DNS serves as the address books for the Internet. There are 13 official root DNS servers, which sit at the top of the DNS hierarchy. These root servers get queried only if other DNS servers, like those at an internet service provider, don't have the right IP address for a specific Web site.
If part of the DNS system goes down, Web sites could become unreachable and e-mail could become undeliverable. But DNS is built to be resilient, and attacks on the system are rare. In 2002, a similar denial-of-service attack also failed.

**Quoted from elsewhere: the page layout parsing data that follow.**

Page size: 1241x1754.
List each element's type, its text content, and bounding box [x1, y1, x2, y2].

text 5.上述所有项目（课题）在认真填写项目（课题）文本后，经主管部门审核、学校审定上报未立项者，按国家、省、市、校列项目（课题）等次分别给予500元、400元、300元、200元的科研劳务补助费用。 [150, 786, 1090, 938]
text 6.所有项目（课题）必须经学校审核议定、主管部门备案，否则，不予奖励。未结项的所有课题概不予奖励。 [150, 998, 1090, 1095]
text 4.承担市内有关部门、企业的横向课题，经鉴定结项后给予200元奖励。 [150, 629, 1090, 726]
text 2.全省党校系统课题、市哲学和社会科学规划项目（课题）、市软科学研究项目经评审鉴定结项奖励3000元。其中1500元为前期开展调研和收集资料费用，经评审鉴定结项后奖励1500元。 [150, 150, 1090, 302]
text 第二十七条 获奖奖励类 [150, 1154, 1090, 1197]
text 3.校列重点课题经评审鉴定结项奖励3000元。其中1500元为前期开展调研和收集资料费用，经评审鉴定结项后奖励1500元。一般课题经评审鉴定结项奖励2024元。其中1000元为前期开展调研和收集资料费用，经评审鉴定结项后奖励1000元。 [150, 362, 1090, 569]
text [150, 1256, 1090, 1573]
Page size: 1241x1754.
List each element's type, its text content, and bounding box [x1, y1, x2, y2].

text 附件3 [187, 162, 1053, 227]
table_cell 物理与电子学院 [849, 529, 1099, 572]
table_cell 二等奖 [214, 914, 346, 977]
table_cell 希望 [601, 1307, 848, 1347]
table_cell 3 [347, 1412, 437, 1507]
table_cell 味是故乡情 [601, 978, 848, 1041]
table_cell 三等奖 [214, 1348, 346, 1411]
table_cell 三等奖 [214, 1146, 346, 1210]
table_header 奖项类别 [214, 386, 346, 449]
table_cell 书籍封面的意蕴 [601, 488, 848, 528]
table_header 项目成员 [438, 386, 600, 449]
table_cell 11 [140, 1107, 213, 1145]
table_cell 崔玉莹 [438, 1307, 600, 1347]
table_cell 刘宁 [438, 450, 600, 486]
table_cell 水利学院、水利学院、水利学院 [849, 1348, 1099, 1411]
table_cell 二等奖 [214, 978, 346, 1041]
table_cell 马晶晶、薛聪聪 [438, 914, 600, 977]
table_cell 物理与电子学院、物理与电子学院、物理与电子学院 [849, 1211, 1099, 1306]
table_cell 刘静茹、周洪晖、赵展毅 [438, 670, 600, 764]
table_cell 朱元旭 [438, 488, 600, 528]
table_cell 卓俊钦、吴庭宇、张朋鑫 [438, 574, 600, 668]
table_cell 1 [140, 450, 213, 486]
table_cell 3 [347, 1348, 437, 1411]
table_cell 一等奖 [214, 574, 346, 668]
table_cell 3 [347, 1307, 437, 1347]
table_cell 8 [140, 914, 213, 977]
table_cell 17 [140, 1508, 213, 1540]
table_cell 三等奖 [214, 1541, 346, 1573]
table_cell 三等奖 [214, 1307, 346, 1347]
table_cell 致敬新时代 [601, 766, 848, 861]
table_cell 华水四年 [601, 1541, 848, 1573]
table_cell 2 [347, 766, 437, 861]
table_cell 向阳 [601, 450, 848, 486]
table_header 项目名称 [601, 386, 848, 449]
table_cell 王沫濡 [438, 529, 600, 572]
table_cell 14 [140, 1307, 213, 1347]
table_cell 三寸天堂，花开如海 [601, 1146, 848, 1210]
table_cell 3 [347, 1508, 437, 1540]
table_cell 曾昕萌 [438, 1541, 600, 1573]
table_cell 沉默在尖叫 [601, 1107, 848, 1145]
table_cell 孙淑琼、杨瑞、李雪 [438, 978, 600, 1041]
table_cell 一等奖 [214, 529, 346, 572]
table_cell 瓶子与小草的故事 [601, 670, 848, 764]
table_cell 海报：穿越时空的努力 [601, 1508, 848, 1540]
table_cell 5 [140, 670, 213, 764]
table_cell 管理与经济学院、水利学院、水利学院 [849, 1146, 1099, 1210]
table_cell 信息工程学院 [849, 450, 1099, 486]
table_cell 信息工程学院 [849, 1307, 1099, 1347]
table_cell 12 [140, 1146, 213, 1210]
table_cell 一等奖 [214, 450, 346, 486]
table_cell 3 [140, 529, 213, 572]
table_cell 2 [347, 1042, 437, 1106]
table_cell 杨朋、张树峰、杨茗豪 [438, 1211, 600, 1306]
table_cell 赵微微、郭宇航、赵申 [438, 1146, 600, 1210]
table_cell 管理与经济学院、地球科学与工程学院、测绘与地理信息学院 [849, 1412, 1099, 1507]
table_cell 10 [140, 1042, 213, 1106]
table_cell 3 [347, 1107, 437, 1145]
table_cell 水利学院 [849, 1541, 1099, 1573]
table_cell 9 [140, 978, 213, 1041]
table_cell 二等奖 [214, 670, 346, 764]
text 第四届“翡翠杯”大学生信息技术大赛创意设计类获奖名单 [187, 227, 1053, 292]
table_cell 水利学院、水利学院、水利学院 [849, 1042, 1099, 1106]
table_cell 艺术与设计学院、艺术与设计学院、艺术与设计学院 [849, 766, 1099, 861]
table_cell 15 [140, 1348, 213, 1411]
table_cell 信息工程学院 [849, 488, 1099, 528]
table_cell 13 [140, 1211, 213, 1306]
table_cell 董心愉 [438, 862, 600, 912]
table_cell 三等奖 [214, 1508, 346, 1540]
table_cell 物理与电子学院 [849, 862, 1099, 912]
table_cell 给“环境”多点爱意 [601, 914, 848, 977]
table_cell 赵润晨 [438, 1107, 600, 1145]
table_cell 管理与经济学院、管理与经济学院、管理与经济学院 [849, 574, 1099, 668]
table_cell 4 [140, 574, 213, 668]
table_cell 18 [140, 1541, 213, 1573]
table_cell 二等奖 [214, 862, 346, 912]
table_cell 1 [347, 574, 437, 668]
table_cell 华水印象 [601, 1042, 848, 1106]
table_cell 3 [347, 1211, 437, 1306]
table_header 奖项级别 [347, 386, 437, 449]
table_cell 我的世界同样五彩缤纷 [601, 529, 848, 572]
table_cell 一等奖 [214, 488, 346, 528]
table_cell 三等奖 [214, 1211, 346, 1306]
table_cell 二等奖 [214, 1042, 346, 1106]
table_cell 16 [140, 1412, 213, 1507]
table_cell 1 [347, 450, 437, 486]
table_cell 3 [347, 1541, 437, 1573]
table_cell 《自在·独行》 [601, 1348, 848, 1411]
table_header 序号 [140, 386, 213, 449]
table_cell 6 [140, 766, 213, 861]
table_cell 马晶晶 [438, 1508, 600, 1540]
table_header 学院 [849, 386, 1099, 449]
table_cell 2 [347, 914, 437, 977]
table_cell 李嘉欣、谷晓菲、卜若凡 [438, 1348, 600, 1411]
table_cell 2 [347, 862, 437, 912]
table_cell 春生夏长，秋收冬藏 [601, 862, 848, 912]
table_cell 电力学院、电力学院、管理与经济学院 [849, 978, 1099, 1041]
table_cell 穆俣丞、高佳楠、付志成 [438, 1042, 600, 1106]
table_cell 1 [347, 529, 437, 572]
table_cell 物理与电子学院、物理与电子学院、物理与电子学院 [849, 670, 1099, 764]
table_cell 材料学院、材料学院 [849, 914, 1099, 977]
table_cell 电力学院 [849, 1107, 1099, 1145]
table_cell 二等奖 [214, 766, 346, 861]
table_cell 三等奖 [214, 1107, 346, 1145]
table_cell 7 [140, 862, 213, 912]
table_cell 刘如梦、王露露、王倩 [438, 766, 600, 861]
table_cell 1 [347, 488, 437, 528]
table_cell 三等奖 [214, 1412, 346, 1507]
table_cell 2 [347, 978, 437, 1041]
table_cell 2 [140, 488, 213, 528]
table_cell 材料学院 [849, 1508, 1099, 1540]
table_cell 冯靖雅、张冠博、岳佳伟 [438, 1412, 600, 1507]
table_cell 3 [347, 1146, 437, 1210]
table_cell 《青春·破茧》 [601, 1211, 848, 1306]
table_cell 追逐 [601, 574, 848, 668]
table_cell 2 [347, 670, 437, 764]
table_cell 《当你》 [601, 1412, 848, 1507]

"The main thing is that there was very little impact on the general public, the servers were able to hold up against the attacks," said Zully Ramzan, a researcher at Symantec Security Response. "The Internet in general was designed to even withstand a nuclear attack."
The barrage of data being apparently targeted at the DNS system started around 2.30 a.m. Pacific Time on Tuesday. Multiple root servers saw a traffic spike, but the "G" server, run by the U.S. Department of Defense, and "L," run by ICANN, seem to have gotten the brunt of it, Ramzan said. ICANN's Crain confirmed that impression.
While ICANN and Symantec didn't see any effect on the Internet at large, Internet service provider Neustar did see slow downs on the Net. "We would call it a brownout instead of a blackout. It was significant, but it did not take anything down," a representative for the company said.
The true cause of the traffic surge still needs to be determined, both Ramzan and Crain said.
See more CNET content tagged:
DNS server,
DNS,
Internet-backbone,
attack,
domain name







An attack on the DNS servers may not be the end of the world, but it could have a severe impact on the global network if such an attack were sucessful. After all, it only takes one link in the chain to bring down the whole thing. Believe me, I know. Here in Vermont, we had an internet blackout across most of the state on Monday because someone tripped over a simple fiber optic cable. One tiny little cable took out half of the state's communications network.
Does that sound acceptable to you?
The technology exists in the form of IPv6 which offers unique peer to peer address and communication and P2P technology has also taken leap ahead.
In the coming months and years, we at NetAlter visualize a secured domain-less and dns-less solutions.
For example, if I need to send an email to a friend, I can simply send it across from my computer to my friends computer without routing through mail servers.
NetAlter is under development and is supposed to offer an alternative network to internet users.
---
http://iphone.emigrantas.com - iPhone blog
Gonna hurt!
bring back credibility to cnet! wait! they never had any to begin with!